Michele didn’t like to think about the frightening moments before Cole’s death, but she couldn’t help but wonder about her father’s timely arrival.
“Did you hear what Dad told the police about why he’d come to the building?”
“He
said he’d gotten a call warning him that you and Jon were in danger,” Ian remembered.
After a thoughtful moment, Michele said, “We’ve had a lot of helpful warnings, haven’t we? Almost as if somebody was watching over us.”
“Like you said, after today, I’d be willing to believe in almost anything. All I know for sure is that I love you, Michele Logan.”
Glorying in the one certainty that had never wavered despite the odds against it, she murmured, “I love you, too, Ian Stuart.” And gave herself up to the wonder of that.
Epilogue
Snow fell on Christmas Eve. It wasn’t totally unheard of in the Deep South, but it was certainly unusual enough to merit considerable comment. And though Northerners inured to harsh winters would have considered the scant few inches of white stuff no more than a minor inconvenience, snowplows were rare birds in Atlanta, and the city had come to a virtual standstill.
Michele loved it.
She thought it was apt that after meeting Ian on a hot island paradise and then struggling with him to preserve their love through weeks of cold rain and sleet, they should be married while an uncommon snowfall blanketed the ground outside the tiny church they had chosen.
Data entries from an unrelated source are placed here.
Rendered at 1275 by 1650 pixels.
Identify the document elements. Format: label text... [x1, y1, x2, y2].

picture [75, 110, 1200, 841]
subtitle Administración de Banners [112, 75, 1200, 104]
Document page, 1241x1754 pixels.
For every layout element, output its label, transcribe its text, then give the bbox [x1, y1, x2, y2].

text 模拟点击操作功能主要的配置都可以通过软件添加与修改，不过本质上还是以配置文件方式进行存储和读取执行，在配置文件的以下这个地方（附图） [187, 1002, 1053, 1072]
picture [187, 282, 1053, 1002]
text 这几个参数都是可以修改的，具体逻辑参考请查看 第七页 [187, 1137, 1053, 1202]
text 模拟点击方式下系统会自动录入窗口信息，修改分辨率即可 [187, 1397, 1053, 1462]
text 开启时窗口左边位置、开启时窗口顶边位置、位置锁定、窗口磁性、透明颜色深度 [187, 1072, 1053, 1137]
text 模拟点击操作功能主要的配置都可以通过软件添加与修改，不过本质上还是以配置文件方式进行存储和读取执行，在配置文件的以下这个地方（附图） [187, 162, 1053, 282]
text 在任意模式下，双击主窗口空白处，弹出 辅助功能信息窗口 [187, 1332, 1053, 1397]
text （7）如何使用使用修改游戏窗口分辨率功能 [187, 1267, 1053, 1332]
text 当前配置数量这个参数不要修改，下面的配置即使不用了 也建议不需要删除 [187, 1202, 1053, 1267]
Apt and curiously symbolic of the starkly different stages of their relationship: the tropical heat of passion, the cold rain of worry and anguish, the soft snowfall of peace and contentment.
Michele felt that peace, and it grew even stronger to merge with an almost overwhelming wave of love as Ian slipped his arms around her from behind and rested his chin on top of her head.
“You’re very quiet, wife,” he murmured.
She smiled, still gazing out the window of their bedroom at the falling snow. “I was just thinking how confused some of the newspapers seemed to be. They didn’t know whether to headline the first Christmas Eve snow in ages, or the first wedding ever between a Logan and a Stuart.”
The last couple of weeks had been decidedly hectic, not the least because Charles Logan’s (reluctant but resigned) announcement of his daughter’s engagement to Ian Stuart had created more than a nine-days’ wonder.